Elsewhere, two of Dom’s most bickersome associates are launched into outer space in a cherry-red Pontiac for no rational reason whatsoever. Vin Diesels Dom Toretto is leading a quiet life off the grid with Letty and his son, little. F9 is the ninth chapter in the Fast & Furious Saga, which has endured for two decades and has earned more than 5 billion around the world. A high-powered magnet smashing cars through buildings is at the core of F9’s strongest action sequence. No matter how fast you are, no one outruns their past. There’s a mysterious physics to these F&F films: not the laws of gravity or real-world kineticism, but that of catastrophic urban damage with zero casualties. But when the VFX are this brazenly weightless, your eyes may already be wandering to the corner of the screen to see how many lives are left. Superfans will cheer the return of another character from beyond the grave.

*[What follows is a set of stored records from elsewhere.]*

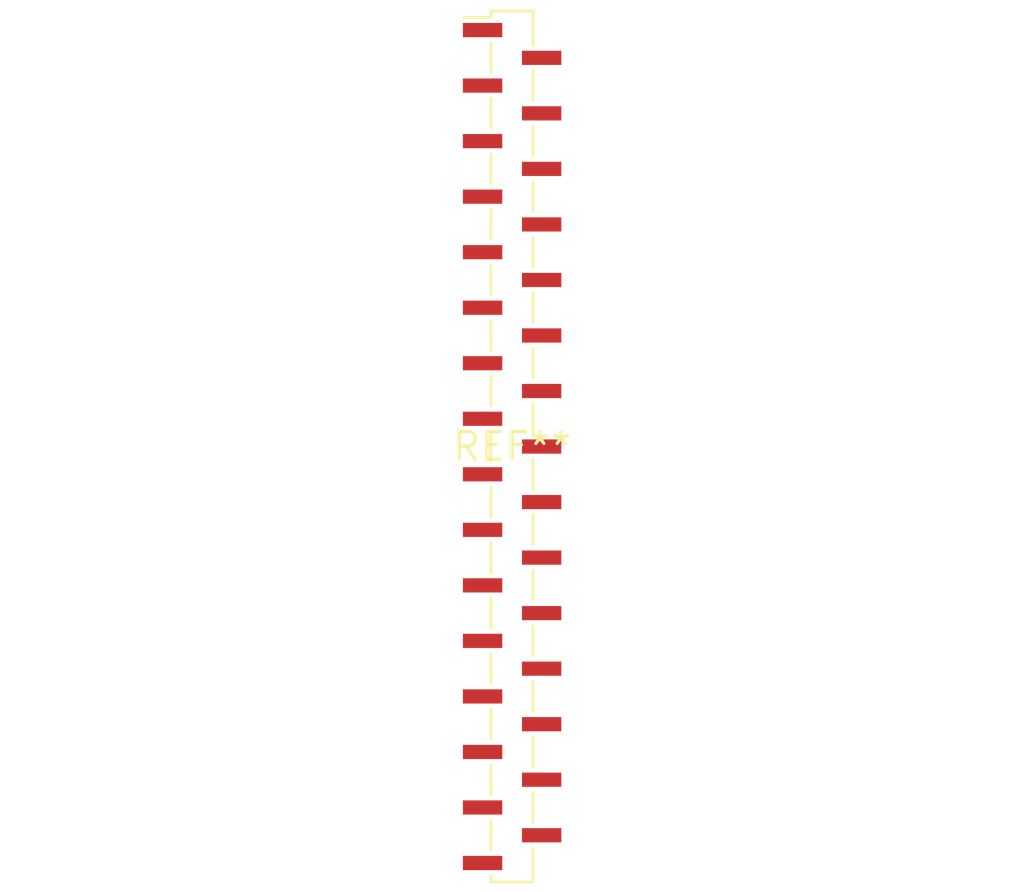
<source format=kicad_pcb>
(kicad_pcb (version 20240108) (generator pcbnew)

  (general
    (thickness 1.6)
  )

  (paper "A4")
  (layers
    (0 "F.Cu" signal)
    (31 "B.Cu" signal)
    (32 "B.Adhes" user "B.Adhesive")
    (33 "F.Adhes" user "F.Adhesive")
    (34 "B.Paste" user)
    (35 "F.Paste" user)
    (36 "B.SilkS" user "B.Silkscreen")
    (37 "F.SilkS" user "F.Silkscreen")
    (38 "B.Mask" user)
    (39 "F.Mask" user)
    (40 "Dwgs.User" user "User.Drawings")
    (41 "Cmts.User" user "User.Comments")
    (42 "Eco1.User" user "User.Eco1")
    (43 "Eco2.User" user "User.Eco2")
    (44 "Edge.Cuts" user)
    (45 "Margin" user)
    (46 "B.CrtYd" user "B.Courtyard")
    (47 "F.CrtYd" user "F.Courtyard")
    (48 "B.Fab" user)
    (49 "F.Fab" user)
    (50 "User.1" user)
    (51 "User.2" user)
    (52 "User.3" user)
    (53 "User.4" user)
    (54 "User.5" user)
    (55 "User.6" user)
    (56 "User.7" user)
    (57 "User.8" user)
    (58 "User.9" user)
  )

  (setup
    (pad_to_mask_clearance 0)
    (pcbplotparams
      (layerselection 0x00010fc_ffffffff)
      (plot_on_all_layers_selection 0x0000000_00000000)
      (disableapertmacros false)
      (usegerberextensions false)
      (usegerberattributes false)
      (usegerberadvancedattributes false)
      (creategerberjobfile false)
      (dashed_line_dash_ratio 12.000000)
      (dashed_line_gap_ratio 3.000000)
      (svgprecision 4)
      (plotframeref false)
      (viasonmask false)
      (mode 1)
      (useauxorigin false)
      (hpglpennumber 1)
      (hpglpenspeed 20)
      (hpglpendiameter 15.000000)
      (dxfpolygonmode false)
      (dxfimperialunits false)
      (dxfusepcbnewfont false)
      (psnegative false)
      (psa4output false)
      (plotreference false)
      (plotvalue false)
      (plotinvisibletext false)
      (sketchpadsonfab false)
      (subtractmaskfromsilk false)
      (outputformat 1)
      (mirror false)
      (drillshape 1)
      (scaleselection 1)
      (outputdirectory "")
    )
  )

  (net 0 "")

  (footprint "PinSocket_1x31_P1.27mm_Vertical_SMD_Pin1Left" (layer "F.Cu") (at 0 0))

)

</source>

Helen Mirren, meanwhile, knows exactly how to fit the shape that’s required: her jewel thief’s sole scene is a chase through glitzy nighttime London, swapping banter with Dom, her “favourite American”. But Michelle Rodriguez, as Dom’s longtime squeeze, Letty, still seems on a post- Widows roll, fleshing out her motorbiker with flashes of emotional depth, even when she lands on the hot hood of her man’s speeding car. The film doesn’t know what to do with her. For most of F9, Charlize Theron - whose mystifyingly dull terrorist Cipher returns from the last one - sits in a glass box with air holes in it, like she’s Hannibal Lecter. These movies can be hard on the actors, at least the ones intent on acting. Unfortunately, the adult Jakob is played by an extra-smarmy John Cena, effective in comedies like Trainwreck, but hardly intimidating enough to pull off a proper antagonist to granite-faced Mount Vin. It’s exactly the kind of suspicion that produces decades-long estrangement and, hopefully, a decent villain for a sequel.
But there’s also a younger brother, Jakob, who may have caused the accident. One is the young man who, thousands of pull-ups later, will become Diesel’s growly Dominic Toretto. We begin in flashback: It’s 1989, and a horrifying raceway crash is about to take the life of a stock car driver. (It’s a thrill to be back in front of something big and loud.) The film is a return to principles, and if it goes off the rails into pure silliness - almost irredeemably at one point - there’s at least an ethos to it. Lin’s Fast & Furious 9 feels like a rejuvenation. Director Justin Lin, who perfected the formula with 2011’s deliriously dumb Fast Five, is back in charge after sitting out two laps, during which the production grappled with the untimely death of co-star Paul Walker and some intra-actor bitchiness.